Connect your EKS Cluster

Sign up for a Codefresh account (or visit your existing one) and at the top of the main you will see the onboarding process which needs just 3 simple steps

  1. Enabling the hosted Runtime offering (needs to be done only once)
  2. Adding your Git provider (or using an existing one)
  3. Adding one or more clusters that will be used as deployment targets.

Starting point

Note that the deployment clusters of the last step hold only your desired applications. The ArgoCD instance that is used behind the scenes is fully managed by Codefresh (and automatically updated and secured).

Creating the hosted runtime

Navigate to Home Dashboard on left panel. First click the Install button on the top left card of the welcome wizard.
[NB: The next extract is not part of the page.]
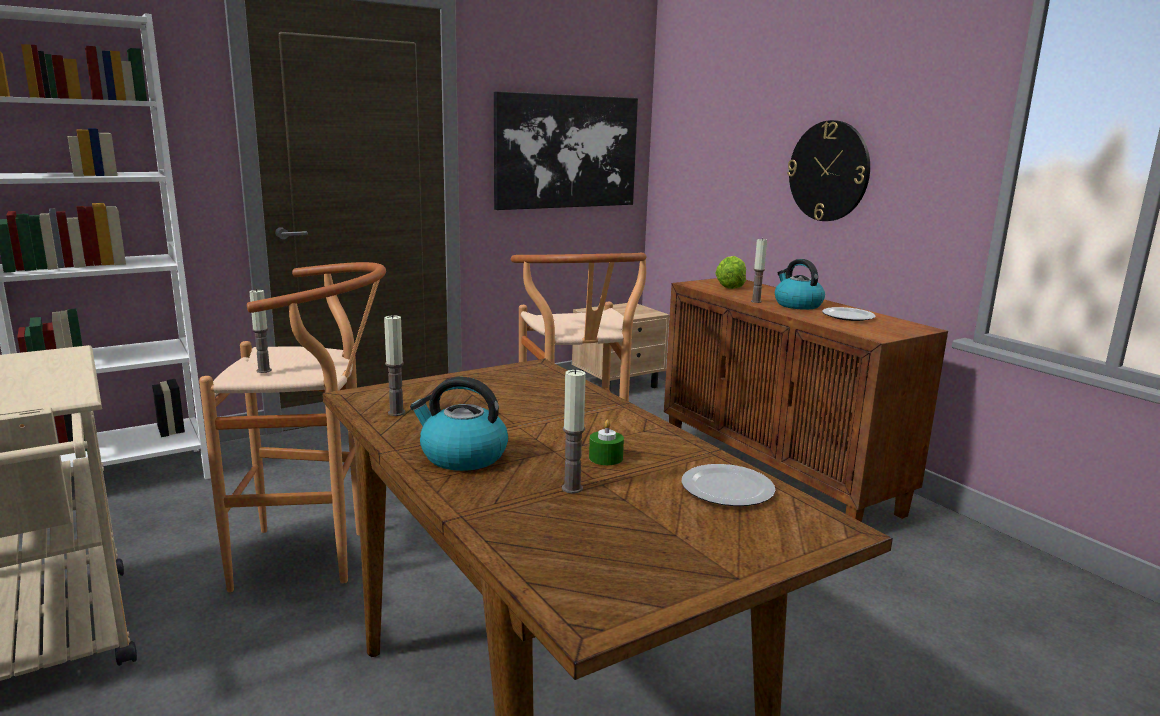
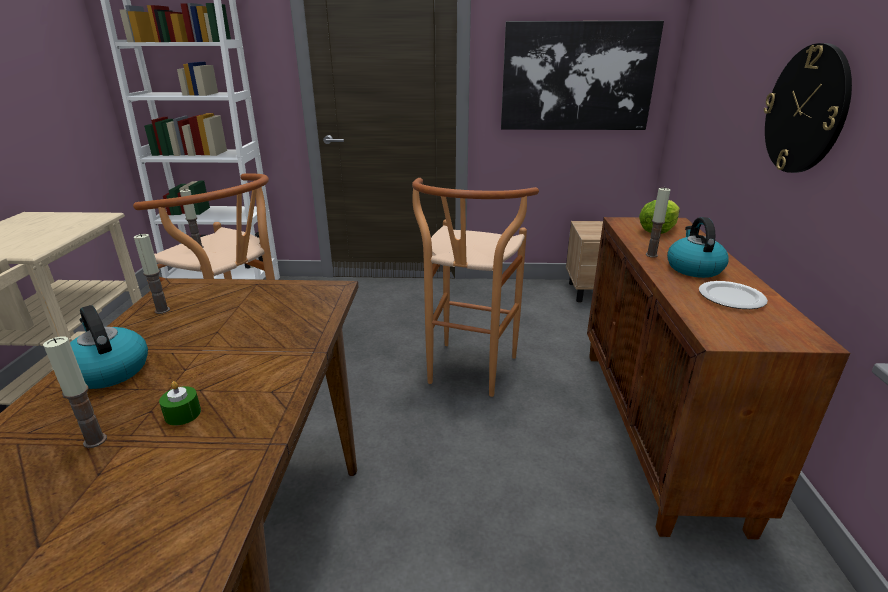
camera: 35 degrees right, 10 degrees up
(728, 489) = (189, 505): plate -> none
The hosted runtime will be enabled in your account in a few minutes. The progress bar will also become visible so that you have more visibility in the initialization process.

Start the runtime creation process

Once the hosted runtime is enabled you will have a new runtime in your account with type “hosted”.

Hosted runtime

If you click on the runtime you will see the individual components it contains. These include enterprise versions of the Argo projects, plus extra internal components.

Runtime details

Remember that all these components are fully managed by Codefresh in an automated manner. They are shown to you for verification purposes but you don’t need to worry about maintaining them.

Connecting your Git Provider

The next step is to add a new Git provider (or use an existing one if you have one in your Codefresh accounts). One of the basic tenets of GitOps is the fact that everything should be stored in Git, including application configuration and other Argo related information.

Every action that you see in the Codefresh User interface results in a Git commit once you press the apply/save button.

Click the Connect button in the second card of the welcome wizard. Select the Git provider that will store all information for both the cluster itself as well as the applications.

Git provider

Codefresh will now show you which Git repositories it will create.

Git configuration

By default 2 repositories will be created in your account.

The first one is holding information about the runtime itself (cluster, secrets, 3rd party integrations). The second one is holding the applications that you deploy. See https://argo-cd.readthedocs.io/en/stable/operator-manual/declarative-setup/ for more information.

Note that under normal circumstances you are not expected to interact manually with these Git repositories.

Git progress

After you press the Create button a similar progress bar will appear that monitors the creation of the required Git repositories in your Git provider.

With the Git integration out of the way, we are now ready to select the destination cluster(s) for deployments.

Adding your EKS cluster as a deployment target

The last card in the welcome wizard seen on the main screen is about adding a target cluster. Choose the Connect button on the card.

Add cluster

The process of adding a target cluster is similar to Argo CD. You need the Codefresh CLI installed and a local kubeconfig.

Authenticate with the CLI if you haven’t done so already and then simply run the command shown on the screen instructions cf cluster add codefresh-hosted

Once the process is finished, you will see your cluster under Managed Clusters. You can repeat the same process with additional clusters that you want to use as deployment targets.

Added cluster

An exciting Codefresh feature is the topology view. You can find it under the Runtime screen. It presents you with a graphical representation of your infrastructure showing all your deployments clusters along with the Argo/Codefresh control plane.

Topology

You are now ready to start your first deployment.